Courts have generally held that "the exhaustion requirement [of § 1326(d)(1)] must be excused where an alien's failure to exhaust results from an invalid waiver of the right to an administrative appeal." United States v. Sosa, 387 F.3d 131, 136 (2d Cir. 2004); accord United States v. Reyes-Bonilla, 671 F.3d 1036, 1043 (9th Cir. 2012) ("If Reyes did not validly waive his right of appeal, the first two requirements under § 1326(d) will be satisfied."); United States v. Martinez-Rocha, 337 F.3d 566, 569 (6th Cir. 2003). If, however, "an alien knowingly and voluntarily waives his right to appeal an order of deportation, then his failure to exhaust administrative remedies will bar collateral attack on the order in a subsequent illegal reentry prosecution under § 1326(d)." United States v. Cerna, 603 F.3d 32, 38 (2d Cir. 2010).
After conducting a de novo review of the record, we discern no error in the district court's finding that Ortiz knowingly and voluntarily waived his right to appeal after being advised of his rights. Although Ortiz contends on appeal that he "easily met the first two § 1326(d) factors because he was specifically instructed that he had no right to contest deportation and would not be allowed to see an immigration judge - depriving him both of judicial review and of any administrative remedies," we disagree.
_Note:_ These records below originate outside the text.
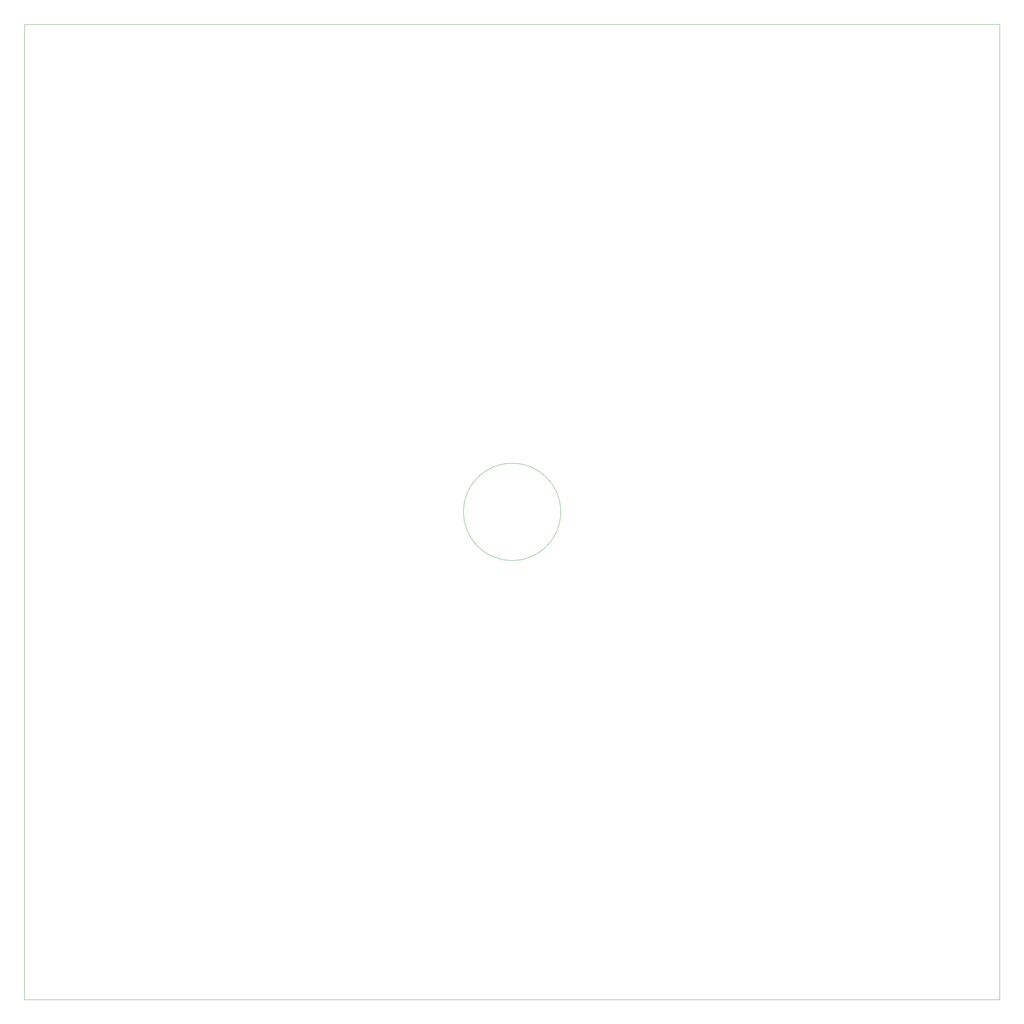
<source format=gbr>
%TF.GenerationSoftware,KiCad,Pcbnew,(6.0.10-0)*%
%TF.CreationDate,2023-02-19T18:45:33-05:00*%
%TF.ProjectId,Grad_Cap,47726164-5f43-4617-902e-6b696361645f,rev?*%
%TF.SameCoordinates,Original*%
%TF.FileFunction,Profile,NP*%
%FSLAX46Y46*%
G04 Gerber Fmt 4.6, Leading zero omitted, Abs format (unit mm)*
G04 Created by KiCad (PCBNEW (6.0.10-0)) date 2023-02-19 18:45:33*
%MOMM*%
%LPD*%
G01*
G04 APERTURE LIST*
%TA.AperFunction,Profile*%
%ADD10C,0.100000*%
%TD*%
G04 APERTURE END LIST*
D10*
X202298645Y-190707264D02*
G75*
G03*
X202298645Y-190707264I-11999999J0D01*
G01*
X310298646Y-310707263D02*
X70298647Y-310707263D01*
X70298647Y-70707264D01*
X310298646Y-70707264D01*
X310298646Y-310707263D01*
M02*

</source>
Ortiz does not dispute on appeal that he signed the waiver on page two of the Notice of Intent. Moreover, the district court credited Deputy Matias' testimony that it was his practice to go over the waiver provisions line-by-line with an alien, and we find no clear error in this determination. See Anderson v. Bessemer City, 470 U.S. 564, 574 (1985) ("Where there are two permissible views of the evidence, the factfinder's choice between them cannot be clearly erroneous."). Additionally, although the district court credited Ortiz's claim that he was told that he had no right to see an immigration judge, "[e]xpedited proceedings are conducted by a [DHS] officer, not an immigration judge." United States v. Calderon-Segura, 512 F.3d 1104, 1107 (9th Cir. 2008); see 8 U.S.C. § 1228(b) (2006); 8 C.F.R. § 238.1 (2012). Thus, Ortiz was correctly informed that he was not entitled to a hearing before an immigration judge.
Because Ortiz cannot satisfy the first two prongs of § 1326(d), we find it unnecessary to reach the issue of whether his removal proceedings were fundamentally unfair. Accordingly, we affirm the district court's order denying Ortiz's motion to dismiss the indictment and the judgment. We dispense with oral argument because the facts and legal contentions are adequately expressed in the materials before the court and argument would not aid the decisional process.